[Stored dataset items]
━━━━

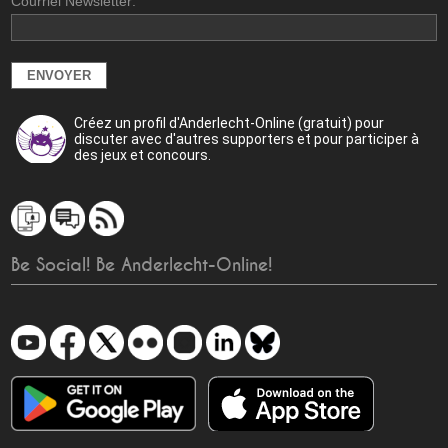
Courriel Newsletter:
Créez un profil d'Anderlecht-Online (gratuit) pour
discuter avec d'autres supporters et pour participer à
des jeux et concours.
Be Social! Be Anderlecht-Online!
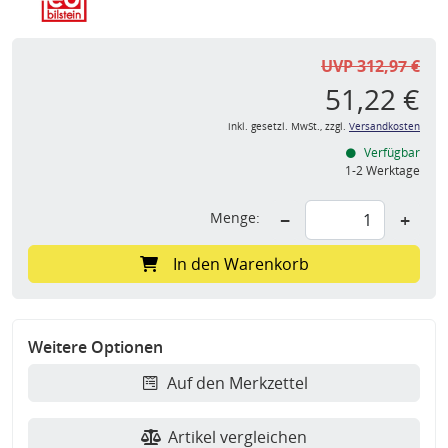
UVP 312,97 €
51,22 €
inkl. gesetzl. MwSt., zzgl.
Versandkosten
Verfügbar
1-2 Werktage
Menge:
−
+
In den Warenkorb
Weitere Optionen
Auf den Merkzettel
Artikel vergleichen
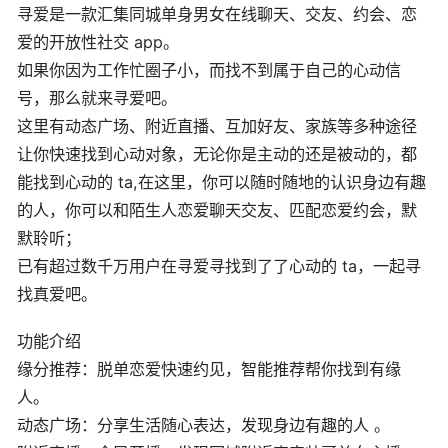
寻爱是一款汇集同城单身男女在线聊天、交友、约会、恋
爱的开放性社交 app。
如果你因为工作忙圈子小，而找不到属于自己的心动信
号，那么就来寻爱吧。
这里有动态广场、附近直播、互加好友、家族等多种途径
让你快速找到心动对象，无论你是主动的还是被动的，都
能找到心动的 ta,在这里，你可以随时随地的认识身边有趣
的人，你可以和陌生人恋爱聊天交友、匹配恋爱约会，默
默聆听；
已有超过数千万用户在寻爱寻找到了了心动的 ta，一起寻
找真爱吧。
功能介绍
缘分推荐：脱单恋爱快速约见，智能推荐帮你找到有缘
人。
动态广场：分享生活随心表达，发现身边有趣的人 。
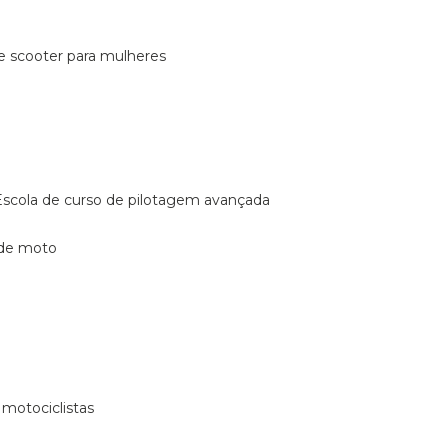
de scooter para mulheres
escola de curso de pilotagem avançada
 de moto
 motociclistas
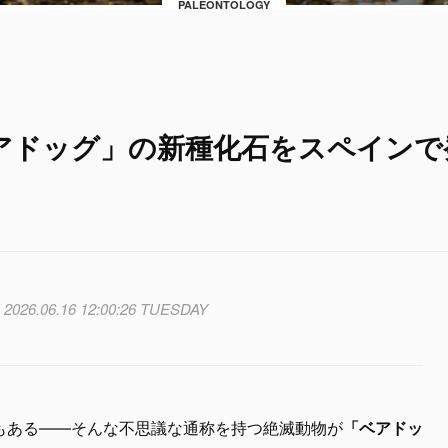
PALEONTOLOGY
アドッグ」の新種化石をスペインで
2026.06.16 12:00:26 TUESDAY
もある――そんな不思議な通称を持つ絶滅動物が
「ベアドッ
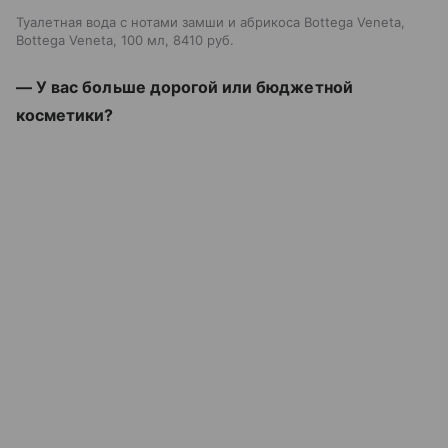
Туалетная вода с нотами замши и абрикоса Bottega Veneta,
Bottega Veneta, 100 мл, 8410 руб.
— У вас больше дорогой или бюджетной
косметики?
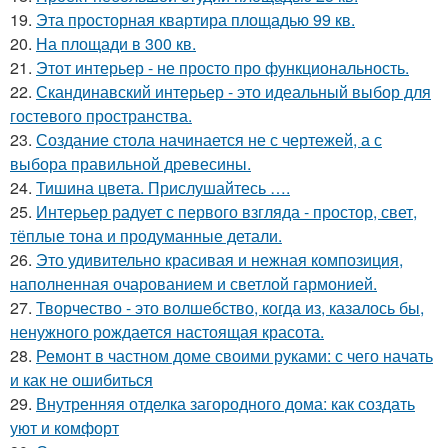
19.
Эта просторная квартира площадью 99 кв.
20.
На площади в 300 кв.
21.
Этот интерьер - не просто про функциональность.
22.
Скандинавский интерьер - это идеальный выбор для
гостевого пространства.
23.
Создание стола начинается не с чертежей, а с
выбора правильной древесины.
24.
Тишина цвета. Прислушайтесь ….
25.
Интерьер радует с первого взгляда - простор, свет,
тёплые тона и продуманные детали.
26.
Это удивительно красивая и нежная композиция,
наполненная очарованием и светлой гармонией.
27.
Творчество - это волшебство, когда из, казалось бы,
ненужного рождается настоящая красота.
28.
Ремонт в частном доме своими руками: с чего начать
и как не ошибиться
29.
Внутренняя отделка загородного дома: как создать
уют и комфорт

━━━━

### INSTRUCTIONS TO FOLLOW:
Which lines of the records hold the string "Online"? Copy each one.

### REPLY TO THE TASK:
Créez un profil d'Anderlecht-Online (gratuit) pour
Be Social! Be Anderlecht-Online!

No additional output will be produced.